Tuesday, December 29, 2009

Essential Genealogy Books For Family Historians

For every family history buff, a well-stocked bookshelf is vitally important to help your research. Most of the following genealogy books can be found at your local library, but having them on hand can benefit you when you feel you need help locating a type of record or figuring out where to look next.

Ancestral Trails The Complete Guide to British Genealogy and Family History, Volume ll by Mark Herber.

Likely the definative book for those doing English research, Herber's book has been a part of my own personal collection since it first appeared. The book is the sequel to Herber's previous edition and is described as "bigger and better with the new and expanded edition" and it is also available in paperback (as shown to the left). The book includes advice and guidance for those researching the often overwhelming British archives, and digging into various records such as personal recollections, photographs and other memorabilia to civil, legal and religious records, newspapers and directories.

The book helps the beginner genealogist as well as being invaluable to the more advanced researcher.
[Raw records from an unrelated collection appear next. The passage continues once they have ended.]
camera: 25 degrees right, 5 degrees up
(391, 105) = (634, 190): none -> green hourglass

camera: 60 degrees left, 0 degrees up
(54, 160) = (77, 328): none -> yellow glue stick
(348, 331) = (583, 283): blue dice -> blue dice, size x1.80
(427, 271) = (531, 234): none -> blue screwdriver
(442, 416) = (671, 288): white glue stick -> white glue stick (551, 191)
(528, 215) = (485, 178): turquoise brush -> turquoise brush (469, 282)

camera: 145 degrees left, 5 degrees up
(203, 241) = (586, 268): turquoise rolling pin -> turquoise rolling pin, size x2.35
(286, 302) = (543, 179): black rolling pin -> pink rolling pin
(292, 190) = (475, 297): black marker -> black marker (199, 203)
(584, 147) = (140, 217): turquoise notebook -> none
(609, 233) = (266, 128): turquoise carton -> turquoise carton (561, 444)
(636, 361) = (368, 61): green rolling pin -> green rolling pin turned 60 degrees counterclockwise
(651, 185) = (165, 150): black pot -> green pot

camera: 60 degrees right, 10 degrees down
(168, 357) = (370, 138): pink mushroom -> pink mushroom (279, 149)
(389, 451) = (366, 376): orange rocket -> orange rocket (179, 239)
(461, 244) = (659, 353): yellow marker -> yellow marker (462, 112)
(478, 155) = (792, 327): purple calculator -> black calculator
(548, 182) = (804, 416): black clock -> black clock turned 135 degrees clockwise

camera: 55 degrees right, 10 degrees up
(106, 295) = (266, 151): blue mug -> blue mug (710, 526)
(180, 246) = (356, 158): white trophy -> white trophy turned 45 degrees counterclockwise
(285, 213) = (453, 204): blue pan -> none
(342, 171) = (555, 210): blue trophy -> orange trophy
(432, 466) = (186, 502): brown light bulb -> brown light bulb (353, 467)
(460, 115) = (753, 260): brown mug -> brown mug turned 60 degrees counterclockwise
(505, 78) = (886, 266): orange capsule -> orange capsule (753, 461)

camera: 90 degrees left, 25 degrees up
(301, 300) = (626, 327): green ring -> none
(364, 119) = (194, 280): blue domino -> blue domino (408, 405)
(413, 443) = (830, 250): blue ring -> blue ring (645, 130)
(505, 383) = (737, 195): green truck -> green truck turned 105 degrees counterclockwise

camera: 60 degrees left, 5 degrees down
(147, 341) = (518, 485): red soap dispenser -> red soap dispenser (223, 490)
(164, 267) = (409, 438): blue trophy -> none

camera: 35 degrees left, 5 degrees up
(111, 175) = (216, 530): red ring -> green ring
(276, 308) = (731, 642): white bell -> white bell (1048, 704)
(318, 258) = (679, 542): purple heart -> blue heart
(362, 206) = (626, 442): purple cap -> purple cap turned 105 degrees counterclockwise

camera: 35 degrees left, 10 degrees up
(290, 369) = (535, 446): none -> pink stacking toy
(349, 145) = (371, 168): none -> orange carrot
The Handybook for Genealogists: United States of America, 10th edition, by George B. Everton.

Exactly as described, Everton's Handybook is a primary resource for anyone doing research in the United States.

The book is broken down state by state, with numerous helpful maps outlining state and county boundary changes through the years, as well as useful information about everthing from the availablity of census records, to local libraries and genealogical sources. One of the first places any beginner should look as well as seasoned family historians.

The Source - A Guidebook to American Genealogy Published by Ancestry.com. Edited by Loretto Dennis Szucs and Sandra Hargreaves Luebking

Ancestry.com's excellent guide to both online and offline sources of genealogical records.

Each chapter covers one area of research such as census records, church records, court records, city and other directories, immigration records, land records, military records, newspapers, and vital records. Special guides include: African American research, colonial English, colonial Spanish (for Arizona, California, Florida, Louisiana, New Mexico and Texas), Hispanic, Jewish American and Native American.

Obviously these three books only scratch the surface of what is available to genealogists and you should keep an eye out for other family history books that can help you trace your ancestry.